Nessa cegueira não há como cuidar
de si. Ou talvez justamente por nunca ter se conhecido e cuidado de si buscando
a prática da própria liberdade, desenvolva tamanha cegueira. E nem adianta
discursar que é liberdade ser contra os direitos iguais, pois a liberdade não
pode gerar opressão, senão é opressão e não liberdade. A prática da liberdade é
aquilo que não gera opressão e opressão é aquilo que impede a prática da
liberdade. É um método de análise. Tal ato é de liberdade? Ele oprimiu algo? O
quê? Se a opressão, ok. Se a liberdade, então não foi ato de liberdade. Por
exemplo: a liberdade pode dar liberdade de escravizar? Não, porque escravizar é
ato de opressão, portanto não está na esfera da liberdade. Então, nunca haverá
liberdade na defesa da restrição de direitos a um grupo por sua mera
existência.
Quem é contra direitos iguais, é
contra a liberdade do outro. Esse medo da liberdade alheia só pode ser fruto de
impulso reprimido. Não desfrutar da própria liberdade de agir gera inveja de
quem a tem. O resultado disso é o preconceito contra o outro que conquista.
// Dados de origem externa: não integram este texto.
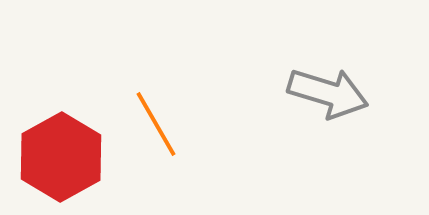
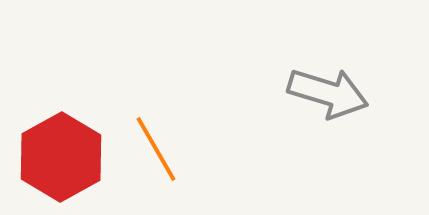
orange line: moved 25 px down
O preconceito além de se fundar
no medo da liberdade do outro tem também alicerce na inveja das conquistas do
outro. Aquele que nutre preconceito contra alguém, ou seja, que oprime com luta
contra a igualdade de direitos, é incapaz de observar as próprias conquistas ou
as desvaloriza e se sente ofendido pelas do outro, crendo implicar em
consequente perda para si.
A necessidade de privilégio,
independente de que tipo e em que ele for supostamente embasado, é medo de que
o outro, no caso de igualdade de condições, se mostre "melhor",
desconsiderando que "melhor" e "pior" apenas existe em
"competição" e considerando um aspecto isolado, em vez do todo. Um
peixe nada melhor que um pássaro, mas nem por isso um peixe é melhor que um
pássaro. Todavia, o medo impede esse tipo de análise racional e o
preconceituoso se obceca por aspectos específicos, isolando-os do todo e compreendendo-os
descontextualizadamente. Todo preconceito - que é toda ação, omissão, discurso,
etc. que é contra a igualdade de direitos, de ser - é uma falha da análise
racional provocada por esta inebriar-se pelo medo.
Dada tanta violência dos
discursos, sugeriria o seguinte acordo: Cada um ser tratado exatamente da forma
como defende para o outro. Então, quem é a favor da legalização maconha, que
tenha maconha; quem é a favor do casamento homossexual, que tenha o direito de
se casar; quem defende o cerceamento de direitos a outros, que tenha seus
direitos cerceados; quem defende a intolerância, estará a escolher o que quer
para si. Quem defende a pena de morte... Se defende para os outros, deve ser
bom, afinal, quem defende o mal, não é verdade?